▶ What the task asks
Your task is to write out all of the records once more, exactly.

(Exercise input)

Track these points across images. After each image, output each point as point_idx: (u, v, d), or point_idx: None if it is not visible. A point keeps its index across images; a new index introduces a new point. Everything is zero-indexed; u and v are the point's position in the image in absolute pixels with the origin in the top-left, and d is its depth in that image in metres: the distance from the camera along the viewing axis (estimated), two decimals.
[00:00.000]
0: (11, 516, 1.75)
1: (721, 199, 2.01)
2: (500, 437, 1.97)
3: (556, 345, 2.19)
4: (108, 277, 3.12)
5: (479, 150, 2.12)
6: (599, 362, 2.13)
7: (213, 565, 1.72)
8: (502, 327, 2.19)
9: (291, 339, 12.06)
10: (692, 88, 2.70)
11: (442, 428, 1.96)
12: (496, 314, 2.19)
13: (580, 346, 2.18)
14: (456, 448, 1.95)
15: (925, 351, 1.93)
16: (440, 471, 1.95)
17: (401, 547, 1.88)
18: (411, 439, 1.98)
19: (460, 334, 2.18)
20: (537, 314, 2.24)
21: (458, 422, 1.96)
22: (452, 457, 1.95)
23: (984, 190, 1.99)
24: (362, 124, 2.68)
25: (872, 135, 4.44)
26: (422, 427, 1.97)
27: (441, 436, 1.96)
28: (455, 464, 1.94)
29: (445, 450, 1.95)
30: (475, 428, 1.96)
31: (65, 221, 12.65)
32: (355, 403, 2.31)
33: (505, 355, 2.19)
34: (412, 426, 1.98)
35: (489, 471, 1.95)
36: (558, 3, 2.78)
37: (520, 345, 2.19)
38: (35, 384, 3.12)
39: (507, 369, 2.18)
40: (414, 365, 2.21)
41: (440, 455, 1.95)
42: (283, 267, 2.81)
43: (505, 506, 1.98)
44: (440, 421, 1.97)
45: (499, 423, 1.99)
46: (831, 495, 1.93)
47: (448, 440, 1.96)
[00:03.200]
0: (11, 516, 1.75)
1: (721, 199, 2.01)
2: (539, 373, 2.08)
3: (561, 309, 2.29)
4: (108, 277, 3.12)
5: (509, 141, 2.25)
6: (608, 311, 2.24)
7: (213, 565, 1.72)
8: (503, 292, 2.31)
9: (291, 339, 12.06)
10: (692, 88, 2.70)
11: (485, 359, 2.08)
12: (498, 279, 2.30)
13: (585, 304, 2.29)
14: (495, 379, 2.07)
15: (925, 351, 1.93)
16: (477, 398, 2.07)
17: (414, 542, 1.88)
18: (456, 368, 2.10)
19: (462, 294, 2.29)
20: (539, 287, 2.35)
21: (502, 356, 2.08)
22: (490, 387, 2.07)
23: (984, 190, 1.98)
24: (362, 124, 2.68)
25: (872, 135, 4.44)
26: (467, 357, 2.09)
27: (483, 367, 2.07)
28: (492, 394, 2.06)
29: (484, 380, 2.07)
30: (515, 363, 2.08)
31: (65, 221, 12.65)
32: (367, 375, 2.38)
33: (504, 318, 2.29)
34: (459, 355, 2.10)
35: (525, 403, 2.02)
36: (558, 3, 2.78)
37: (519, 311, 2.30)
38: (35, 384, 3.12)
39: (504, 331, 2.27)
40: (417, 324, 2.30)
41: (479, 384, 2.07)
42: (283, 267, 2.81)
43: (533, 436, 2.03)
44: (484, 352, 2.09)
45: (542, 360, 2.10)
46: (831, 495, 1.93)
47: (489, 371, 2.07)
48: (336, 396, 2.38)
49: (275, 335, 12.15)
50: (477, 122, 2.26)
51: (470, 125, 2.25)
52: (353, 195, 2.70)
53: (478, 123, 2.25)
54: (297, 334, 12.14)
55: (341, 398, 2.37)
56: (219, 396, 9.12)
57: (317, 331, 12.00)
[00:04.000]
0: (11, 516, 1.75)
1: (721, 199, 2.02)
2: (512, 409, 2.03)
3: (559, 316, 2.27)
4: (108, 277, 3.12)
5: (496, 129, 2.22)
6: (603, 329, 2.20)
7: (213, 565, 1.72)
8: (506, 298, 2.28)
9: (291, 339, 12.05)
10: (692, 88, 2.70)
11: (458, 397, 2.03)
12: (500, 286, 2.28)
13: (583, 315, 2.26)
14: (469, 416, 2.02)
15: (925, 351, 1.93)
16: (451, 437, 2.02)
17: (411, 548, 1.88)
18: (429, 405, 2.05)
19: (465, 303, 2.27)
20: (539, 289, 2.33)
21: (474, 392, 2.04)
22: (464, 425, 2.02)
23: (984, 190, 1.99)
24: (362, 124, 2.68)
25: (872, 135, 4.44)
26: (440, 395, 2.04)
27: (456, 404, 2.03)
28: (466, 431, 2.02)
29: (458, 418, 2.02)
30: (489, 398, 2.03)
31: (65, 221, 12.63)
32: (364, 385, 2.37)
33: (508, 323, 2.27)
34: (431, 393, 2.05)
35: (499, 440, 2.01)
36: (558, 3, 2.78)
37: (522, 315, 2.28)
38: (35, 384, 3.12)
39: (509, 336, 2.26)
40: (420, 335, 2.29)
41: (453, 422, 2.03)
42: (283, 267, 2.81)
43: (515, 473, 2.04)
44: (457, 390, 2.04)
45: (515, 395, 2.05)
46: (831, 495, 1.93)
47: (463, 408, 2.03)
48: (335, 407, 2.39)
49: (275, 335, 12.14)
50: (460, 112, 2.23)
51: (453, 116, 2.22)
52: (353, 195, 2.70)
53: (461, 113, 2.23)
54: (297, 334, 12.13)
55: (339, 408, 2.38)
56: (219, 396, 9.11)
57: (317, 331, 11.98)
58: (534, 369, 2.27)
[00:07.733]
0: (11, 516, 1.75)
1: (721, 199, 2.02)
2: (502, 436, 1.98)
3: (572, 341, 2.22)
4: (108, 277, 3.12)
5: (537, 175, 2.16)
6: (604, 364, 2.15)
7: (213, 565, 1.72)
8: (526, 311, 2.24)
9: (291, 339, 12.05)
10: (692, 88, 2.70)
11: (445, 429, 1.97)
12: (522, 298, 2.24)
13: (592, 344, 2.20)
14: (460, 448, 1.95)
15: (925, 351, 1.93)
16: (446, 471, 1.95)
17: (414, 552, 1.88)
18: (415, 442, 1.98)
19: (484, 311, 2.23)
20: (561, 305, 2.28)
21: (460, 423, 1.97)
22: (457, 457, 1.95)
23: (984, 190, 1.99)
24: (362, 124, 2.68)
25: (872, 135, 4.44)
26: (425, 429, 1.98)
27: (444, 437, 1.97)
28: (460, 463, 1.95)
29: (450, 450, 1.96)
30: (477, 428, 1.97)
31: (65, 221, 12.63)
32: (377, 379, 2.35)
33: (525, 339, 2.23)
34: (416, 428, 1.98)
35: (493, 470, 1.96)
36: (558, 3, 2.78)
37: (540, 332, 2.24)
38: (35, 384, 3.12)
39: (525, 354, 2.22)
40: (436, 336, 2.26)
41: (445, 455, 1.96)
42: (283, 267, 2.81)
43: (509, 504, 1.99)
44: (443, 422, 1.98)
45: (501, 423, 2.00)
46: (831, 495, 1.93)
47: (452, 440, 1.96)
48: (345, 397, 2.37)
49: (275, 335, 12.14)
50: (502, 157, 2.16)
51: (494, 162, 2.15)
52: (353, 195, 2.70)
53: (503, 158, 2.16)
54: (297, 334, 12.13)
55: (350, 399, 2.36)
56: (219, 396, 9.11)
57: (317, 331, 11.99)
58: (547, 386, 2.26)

(End Exercise input)

▶ Output for this task
Track these points across images. After each image, output each point as point_idx: (u, v, d), or point_idx: None if it is not visible. A point keeps its index across images; a new index introduces a new point. Everything is zero-indexed; u and v are the point's position in the image in absolute pixels with the origin in the top-left, and d is its depth in that image in metres: the distance from the camera along the viewing axis (estimated), two decimals.
[00:00.000]
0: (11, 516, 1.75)
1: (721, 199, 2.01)
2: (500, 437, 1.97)
3: (556, 345, 2.19)
4: (108, 277, 3.12)
5: (479, 150, 2.12)
6: (599, 362, 2.13)
7: (213, 565, 1.72)
8: (502, 327, 2.19)
9: (291, 339, 12.06)
10: (692, 88, 2.70)
11: (442, 428, 1.96)
12: (496, 314, 2.19)
13: (580, 346, 2.18)
14: (456, 448, 1.95)
15: (925, 351, 1.93)
16: (440, 471, 1.95)
17: (401, 547, 1.88)
18: (411, 439, 1.98)
19: (460, 334, 2.18)
20: (537, 314, 2.24)
21: (458, 422, 1.96)
22: (452, 457, 1.95)
23: (984, 190, 1.99)
24: (362, 124, 2.68)
25: (872, 135, 4.44)
26: (422, 427, 1.97)
27: (441, 436, 1.96)
28: (455, 464, 1.94)
29: (445, 450, 1.95)
30: (475, 428, 1.96)
31: (65, 221, 12.65)
32: (355, 403, 2.31)
33: (505, 355, 2.19)
34: (412, 426, 1.98)
35: (489, 471, 1.95)
36: (558, 3, 2.78)
37: (520, 345, 2.19)
38: (35, 384, 3.12)
39: (507, 369, 2.18)
40: (414, 365, 2.21)
41: (440, 455, 1.95)
42: (283, 267, 2.81)
43: (505, 506, 1.98)
44: (440, 421, 1.97)
45: (499, 423, 1.99)
46: (831, 495, 1.93)
47: (448, 440, 1.96)
[00:03.200]
0: (11, 516, 1.75)
1: (721, 199, 2.01)
2: (539, 373, 2.08)
3: (561, 309, 2.29)
4: (108, 277, 3.12)
5: (509, 141, 2.25)
6: (608, 311, 2.24)
7: (213, 565, 1.72)
8: (503, 292, 2.31)
9: (291, 339, 12.06)
10: (692, 88, 2.70)
11: (485, 359, 2.08)
12: (498, 279, 2.30)
13: (585, 304, 2.29)
14: (495, 379, 2.07)
15: (925, 351, 1.93)
16: (477, 398, 2.07)
17: (414, 542, 1.88)
18: (456, 368, 2.10)
19: (462, 294, 2.29)
20: (539, 287, 2.35)
21: (502, 356, 2.08)
22: (490, 387, 2.07)
23: (984, 190, 1.98)
24: (362, 124, 2.68)
25: (872, 135, 4.44)
26: (467, 357, 2.09)
27: (483, 367, 2.07)
28: (492, 394, 2.06)
29: (484, 380, 2.07)
30: (515, 363, 2.08)
31: (65, 221, 12.65)
32: (367, 375, 2.38)
33: (504, 318, 2.29)
34: (459, 355, 2.10)
35: (525, 403, 2.02)
36: (558, 3, 2.78)
37: (519, 311, 2.30)
38: (35, 384, 3.12)
39: (504, 331, 2.27)
40: (417, 324, 2.30)
41: (479, 384, 2.07)
42: (283, 267, 2.81)
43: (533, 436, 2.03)
44: (484, 352, 2.09)
45: (542, 360, 2.10)
46: (831, 495, 1.93)
47: (489, 371, 2.07)
48: (336, 396, 2.38)
49: (275, 335, 12.15)
50: (477, 122, 2.26)
51: (470, 125, 2.25)
52: (353, 195, 2.70)
53: (478, 123, 2.25)
54: (297, 334, 12.14)
55: (341, 398, 2.37)
56: (219, 396, 9.12)
57: (317, 331, 12.00)
[00:04.000]
0: (11, 516, 1.75)
1: (721, 199, 2.02)
2: (512, 409, 2.03)
3: (559, 316, 2.27)
4: (108, 277, 3.12)
5: (496, 129, 2.22)
6: (603, 329, 2.20)
7: (213, 565, 1.72)
8: (506, 298, 2.28)
9: (291, 339, 12.05)
10: (692, 88, 2.70)
11: (458, 397, 2.03)
12: (500, 286, 2.28)
13: (583, 315, 2.26)
14: (469, 416, 2.02)
15: (925, 351, 1.93)
16: (451, 437, 2.02)
17: (411, 548, 1.88)
18: (429, 405, 2.05)
19: (465, 303, 2.27)
20: (539, 289, 2.33)
21: (474, 392, 2.04)
22: (464, 425, 2.02)
23: (984, 190, 1.99)
24: (362, 124, 2.68)
25: (872, 135, 4.44)
26: (440, 395, 2.04)
27: (456, 404, 2.03)
28: (466, 431, 2.02)
29: (458, 418, 2.02)
30: (489, 398, 2.03)
31: (65, 221, 12.63)
32: (364, 385, 2.37)
33: (508, 323, 2.27)
34: (431, 393, 2.05)
35: (499, 440, 2.01)
36: (558, 3, 2.78)
37: (522, 315, 2.28)
38: (35, 384, 3.12)
39: (509, 336, 2.26)
40: (420, 335, 2.29)
41: (453, 422, 2.03)
42: (283, 267, 2.81)
43: (515, 473, 2.04)
44: (457, 390, 2.04)
45: (515, 395, 2.05)
46: (831, 495, 1.93)
47: (463, 408, 2.03)
48: (335, 407, 2.39)
49: (275, 335, 12.14)
50: (460, 112, 2.23)
51: (453, 116, 2.22)
52: (353, 195, 2.70)
53: (461, 113, 2.23)
54: (297, 334, 12.13)
55: (339, 408, 2.38)
56: (219, 396, 9.11)
57: (317, 331, 11.98)
58: (534, 369, 2.27)
[00:07.733]
0: (11, 516, 1.75)
1: (721, 199, 2.02)
2: (502, 436, 1.98)
3: (572, 341, 2.22)
4: (108, 277, 3.12)
5: (537, 175, 2.16)
6: (604, 364, 2.15)
7: (213, 565, 1.72)
8: (526, 311, 2.24)
9: (291, 339, 12.05)
10: (692, 88, 2.70)
11: (445, 429, 1.97)
12: (522, 298, 2.24)
13: (592, 344, 2.20)
14: (460, 448, 1.95)
15: (925, 351, 1.93)
16: (446, 471, 1.95)
17: (414, 552, 1.88)
18: (415, 442, 1.98)
19: (484, 311, 2.23)
20: (561, 305, 2.28)
21: (460, 423, 1.97)
22: (457, 457, 1.95)
23: (984, 190, 1.99)
24: (362, 124, 2.68)
25: (872, 135, 4.44)
26: (425, 429, 1.98)
27: (444, 437, 1.97)
28: (460, 463, 1.95)
29: (450, 450, 1.96)
30: (477, 428, 1.97)
31: (65, 221, 12.63)
32: (377, 379, 2.35)
33: (525, 339, 2.23)
34: (416, 428, 1.98)
35: (493, 470, 1.96)
36: (558, 3, 2.78)
37: (540, 332, 2.24)
38: (35, 384, 3.12)
39: (525, 354, 2.22)
40: (436, 336, 2.26)
41: (445, 455, 1.96)
42: (283, 267, 2.81)
43: (509, 504, 1.99)
44: (443, 422, 1.98)
45: (501, 423, 2.00)
46: (831, 495, 1.93)
47: (452, 440, 1.96)
48: (345, 397, 2.37)
49: (275, 335, 12.14)
50: (502, 157, 2.16)
51: (494, 162, 2.15)
52: (353, 195, 2.70)
53: (503, 158, 2.16)
54: (297, 334, 12.13)
55: (350, 399, 2.36)
56: (219, 396, 9.11)
57: (317, 331, 11.99)
58: (547, 386, 2.26)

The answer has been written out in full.